Start of INPUT DATA

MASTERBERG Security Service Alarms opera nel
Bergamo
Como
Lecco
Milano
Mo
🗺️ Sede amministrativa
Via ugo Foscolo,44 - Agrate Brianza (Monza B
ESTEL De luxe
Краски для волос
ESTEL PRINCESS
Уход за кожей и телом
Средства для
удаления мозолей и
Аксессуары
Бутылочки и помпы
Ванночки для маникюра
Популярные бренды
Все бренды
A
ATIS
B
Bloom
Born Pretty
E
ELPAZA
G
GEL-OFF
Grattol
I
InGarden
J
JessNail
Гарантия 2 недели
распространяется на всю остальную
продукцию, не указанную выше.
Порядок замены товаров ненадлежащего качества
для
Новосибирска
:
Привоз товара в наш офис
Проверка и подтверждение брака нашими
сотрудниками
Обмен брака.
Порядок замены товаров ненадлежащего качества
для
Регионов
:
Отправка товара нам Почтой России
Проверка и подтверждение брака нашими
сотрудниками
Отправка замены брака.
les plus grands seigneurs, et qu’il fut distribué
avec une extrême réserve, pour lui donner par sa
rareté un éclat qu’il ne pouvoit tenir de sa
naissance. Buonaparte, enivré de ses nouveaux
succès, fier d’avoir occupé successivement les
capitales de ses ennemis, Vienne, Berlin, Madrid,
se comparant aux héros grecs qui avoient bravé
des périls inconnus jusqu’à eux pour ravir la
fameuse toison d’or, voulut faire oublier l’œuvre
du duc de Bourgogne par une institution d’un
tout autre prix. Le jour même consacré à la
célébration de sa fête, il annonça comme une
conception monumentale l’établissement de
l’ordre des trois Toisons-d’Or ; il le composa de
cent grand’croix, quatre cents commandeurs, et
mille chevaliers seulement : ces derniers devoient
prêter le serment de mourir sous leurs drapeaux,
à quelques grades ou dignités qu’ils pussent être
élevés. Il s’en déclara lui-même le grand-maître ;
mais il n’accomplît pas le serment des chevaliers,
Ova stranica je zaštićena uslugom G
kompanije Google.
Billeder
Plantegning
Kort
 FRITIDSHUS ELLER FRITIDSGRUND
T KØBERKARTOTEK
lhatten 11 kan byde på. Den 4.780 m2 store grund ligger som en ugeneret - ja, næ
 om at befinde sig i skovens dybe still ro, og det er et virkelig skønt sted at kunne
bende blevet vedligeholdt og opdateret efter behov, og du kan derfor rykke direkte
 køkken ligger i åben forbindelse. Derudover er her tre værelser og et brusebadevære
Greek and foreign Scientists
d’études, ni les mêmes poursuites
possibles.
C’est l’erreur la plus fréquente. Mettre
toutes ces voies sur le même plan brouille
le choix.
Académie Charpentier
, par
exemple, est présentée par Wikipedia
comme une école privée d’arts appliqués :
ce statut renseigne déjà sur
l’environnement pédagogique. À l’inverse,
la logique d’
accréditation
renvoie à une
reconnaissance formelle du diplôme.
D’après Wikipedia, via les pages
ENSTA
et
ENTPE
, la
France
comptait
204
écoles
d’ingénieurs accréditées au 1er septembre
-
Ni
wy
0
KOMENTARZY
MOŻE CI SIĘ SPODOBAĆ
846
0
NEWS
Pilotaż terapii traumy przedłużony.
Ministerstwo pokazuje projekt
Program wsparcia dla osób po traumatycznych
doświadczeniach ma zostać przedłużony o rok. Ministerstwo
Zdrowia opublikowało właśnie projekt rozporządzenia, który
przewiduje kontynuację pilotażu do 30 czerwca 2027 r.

End of INPUT DATA

PROBLEM:
All of the data above must be repeated exactly.

TASK ANSWER:
MASTERBERG Security Service Alarms opera nel
Bergamo
Como
Lecco
Milano
Mo
🗺️ Sede amministrativa
Via ugo Foscolo,44 - Agrate Brianza (Monza B
ESTEL De luxe
Краски для волос
ESTEL PRINCESS
Уход за кожей и телом
Средства для
удаления мозолей и
Аксессуары
Бутылочки и помпы
Ванночки для маникюра
Популярные бренды
Все бренды
A
ATIS
B
Bloom
Born Pretty
E
ELPAZA
G
GEL-OFF
Grattol
I
InGarden
J
JessNail
Гарантия 2 недели
распространяется на всю остальную
продукцию, не указанную выше.
Порядок замены товаров ненадлежащего качества
для
Новосибирска
:
Привоз товара в наш офис
Проверка и подтверждение брака нашими
сотрудниками
Обмен брака.
Порядок замены товаров ненадлежащего качества
для
Регионов
:
Отправка товара нам Почтой России
Проверка и подтверждение брака нашими
сотрудниками
Отправка замены брака.
les plus grands seigneurs, et qu’il fut distribué
avec une extrême réserve, pour lui donner par sa
rareté un éclat qu’il ne pouvoit tenir de sa
naissance. Buonaparte, enivré de ses nouveaux
succès, fier d’avoir occupé successivement les
capitales de ses ennemis, Vienne, Berlin, Madrid,
se comparant aux héros grecs qui avoient bravé
des périls inconnus jusqu’à eux pour ravir la
fameuse toison d’or, voulut faire oublier l’œuvre
du duc de Bourgogne par une institution d’un
tout autre prix. Le jour même consacré à la
célébration de sa fête, il annonça comme une
conception monumentale l’établissement de
l’ordre des trois Toisons-d’Or ; il le composa de
cent grand’croix, quatre cents commandeurs, et
mille chevaliers seulement : ces derniers devoient
prêter le serment de mourir sous leurs drapeaux,
à quelques grades ou dignités qu’ils pussent être
élevés. Il s’en déclara lui-même le grand-maître ;
mais il n’accomplît pas le serment des chevaliers,
Ova stranica je zaštićena uslugom G
kompanije Google.
Billeder
Plantegning
Kort
 FRITIDSHUS ELLER FRITIDSGRUND
T KØBERKARTOTEK
lhatten 11 kan byde på. Den 4.780 m2 store grund ligger som en ugeneret - ja, næ
 om at befinde sig i skovens dybe still ro, og det er et virkelig skønt sted at kunne
bende blevet vedligeholdt og opdateret efter behov, og du kan derfor rykke direkte
 køkken ligger i åben forbindelse. Derudover er her tre værelser og et brusebadevære
Greek and foreign Scientists
d’études, ni les mêmes poursuites
possibles.
C’est l’erreur la plus fréquente. Mettre
toutes ces voies sur le même plan brouille
le choix.
Académie Charpentier
, par
exemple, est présentée par Wikipedia
comme une école privée d’arts appliqués :
ce statut renseigne déjà sur
l’environnement pédagogique. À l’inverse,
la logique d’
accréditation
renvoie à une
reconnaissance formelle du diplôme.
D’après Wikipedia, via les pages
ENSTA
et
ENTPE
, la
France
comptait
204
écoles
d’ingénieurs accréditées au 1er septembre
-
Ni
wy
0
KOMENTARZY
MOŻE CI SIĘ SPODOBAĆ
846
0
NEWS
Pilotaż terapii traumy przedłużony.
Ministerstwo pokazuje projekt
Program wsparcia dla osób po traumatycznych
doświadczeniach ma zostać przedłużony o rok. Ministerstwo
Zdrowia opublikowało właśnie projekt rozporządzenia, który
przewiduje kontynuację pilotażu do 30 czerwca 2027 r.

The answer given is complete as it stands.